How to extract html links with a matching word from a website using python

Question

I have an url, say http://www.bbc.com/news/world/asia/. Just in this page I wanted to extract all the links that has India or INDIA or india (should be case insensitive).

If I click any of the output links it should take me to the corresponding page, for example these are few lines that have india India shock over Dhoni retirement and India fog continues to cause chaos.
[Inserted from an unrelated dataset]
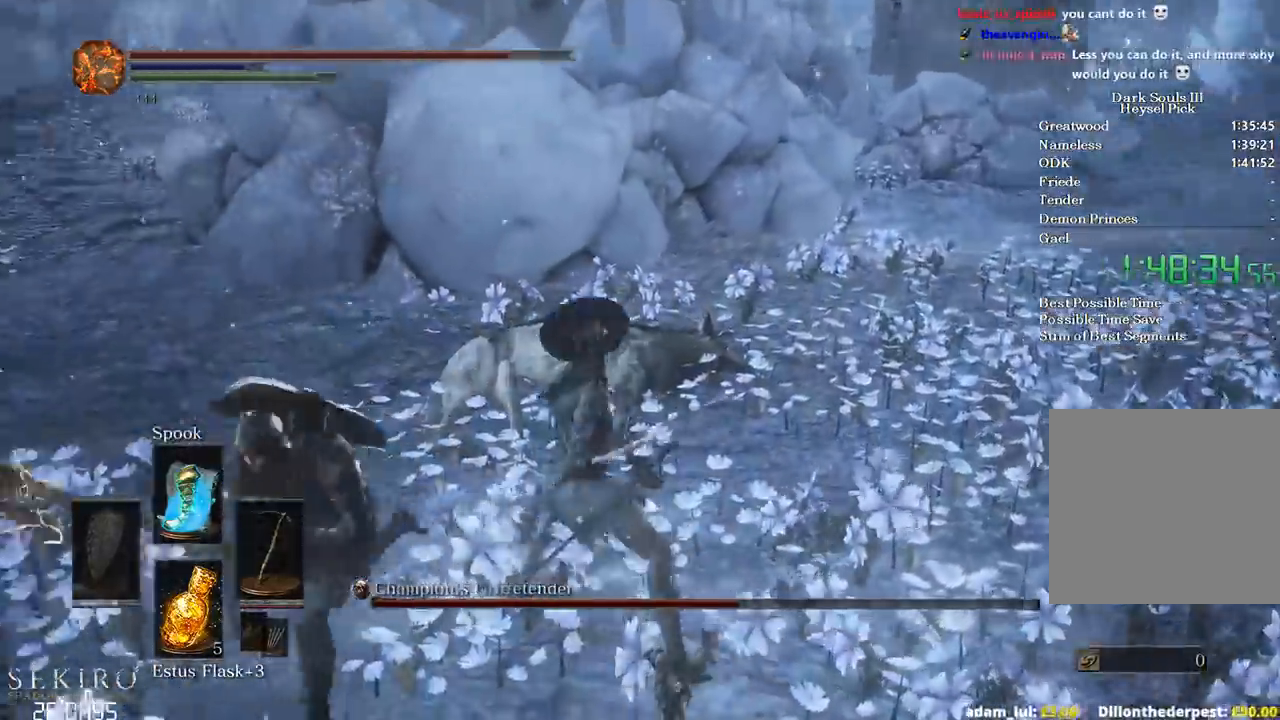
{"dt_ms": 500, "buttons": [], "left_stick": "up", "right_stick": "center", "events": [[183, "left_stick", "up-right"], [317, "R1", "down"], [333, "left_stick", "up"], [467, "R1", "up"]]}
If I click these links I should be redirected to http://www.bbc.com/news/world-asia-india-30640436 and http://www.bbc.com/news/world-asia-india-30630274 respectively.

import urllib
from bs4 import BeautifulSoup
import re
import requests
url = "http://www.bbc.com/news/world/asia/"
r = requests.get(url)
data = r.text
soup = BeautifulSoup(data)
only_links = SoupStrainer('a', href=re.compile('india'))
print (only_links)

I wrote very basic minimal code in python 3.4.2.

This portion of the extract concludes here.